身后的龙城老总管,只敢远远地跟着,甚至不敢贸然上前打扰。而司徒烁仿佛着了魔般,连鞋都没穿,不停地走着,直到他终于来到那座被雕拦玉砌环绕其中,却朴实静谧的小小花园。
身后的龙城老总管似是松了一口气,老远就停下脚步,挥手让守在园外的重兵退到暗处继续守护。而司徒烁对周遭的一切仿若未闻般地走进花园里。
那些蛰伏在龙城里的鬼魅,也被挡在了花园之外,同样的晨雾,在这里却仿佛仙境的烟云,矮篱上的朝颜怯怯地绽放,一簇簇朝露轻盈颤动的嫩绿苗圃,是含苞的茉莉。
已经早起诵完经的自在正翻阅着医书,抬头一见司徒烁,原本像平常一样起身相迎,却敏锐地察觉他神色的异常。
“怎么了?”她走上前,握住他的手腕。
司徒烁仿佛这才自梦中清醒了过来。
“我……睡得不太好。”但,他早已忘记自己为何睡不好,一切恶魇烟消云散,他只感觉到自己似乎流浪了很长很长一段岁月……
他终于找到了。
他还是觉得很疲累,于是躺了下来,枕在她膝上。自在没有说什么,静静地为他焚上一炉香,一手按在他额上,终于抚平他眉心间沉郁许久的皱折。
良久良久,他终于沉沉睡去,这一回,梦里只有茉莉和檀香萦绕。
樊颢知道自在没有和其他同志一起入狱,那天自在出面时他也在场。
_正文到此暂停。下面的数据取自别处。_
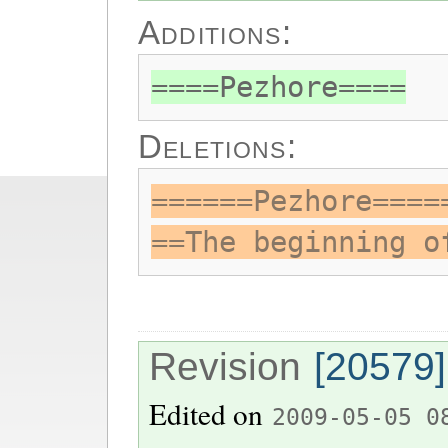
Additions:
====Pezhore====
Deletions:
======Pezhore====
==The beginning o
Revision
[20579]
Edited on
2009-05-05 0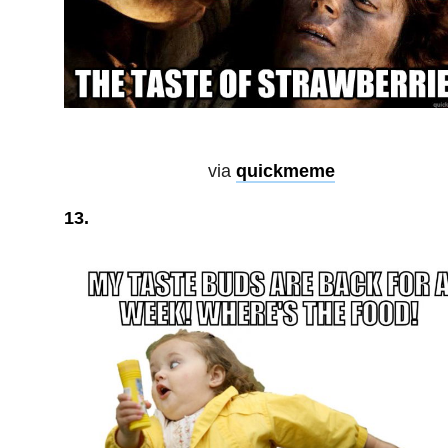
via
quickmeme
13.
但是自在原本就不是神教的一分子,她只是莫名地爱管闲事,加上医术精湛,所以就算仇余凤每次被她气得跳脚,最后还是不得不开口找她帮忙。
但樊颢并不知道自在当日打算和司徒烁谈什么,只知道他紧接着被人从大牢押到了这个鬼地方,显而易见,司徒烁打算软禁他。
他问了被派来照看他的张公公。本来只是随口问问,并不相信他真的会吐实,但张公公也看得出来,先别说圣上对樊颢的处置方式其他人不同,樊颢的模样确实有几分司徒氏血脉的影子……
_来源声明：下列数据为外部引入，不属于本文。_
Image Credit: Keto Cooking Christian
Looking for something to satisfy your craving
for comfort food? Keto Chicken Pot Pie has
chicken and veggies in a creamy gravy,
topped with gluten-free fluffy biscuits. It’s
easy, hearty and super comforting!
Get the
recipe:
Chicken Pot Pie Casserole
可是话说回来,张公公在龙城已待了二十多年,所以其实他也怀疑过,长公主当年跟持国公有染,所以生下了不能见人的私生子。那么樊颢也算圣上的外甥吧,如此一来,把樊颢软禁在宫里倒也没什么不对。
但,哪有把外甥软禁在东宫的呢?这做法怎么想都奇怪啊,也许是圣上突然想起自己当年的某段风流债呢?张公公支吾半晌,心想反正樊颢是离不开这里的,便道“自在大人被圣上邀请至他的私人花园里,专心为圣上祈福。”
“大人?”樊颢觉得这称号有些可笑。
张公公也头疼了,“圣上对这位……神尼,礼遇有加,但又尚未有任何册封或别的命令,所以奴才斗胆喊一句大人。”
算了,反正这也不是他在意的,“如果我要你替我传话给她呢?”
“呃……这……”
“算了,阶下囚还有看病的权利呢,真是笑话。”他说着,人就懒洋洋地横躺在凉亭的椅子上。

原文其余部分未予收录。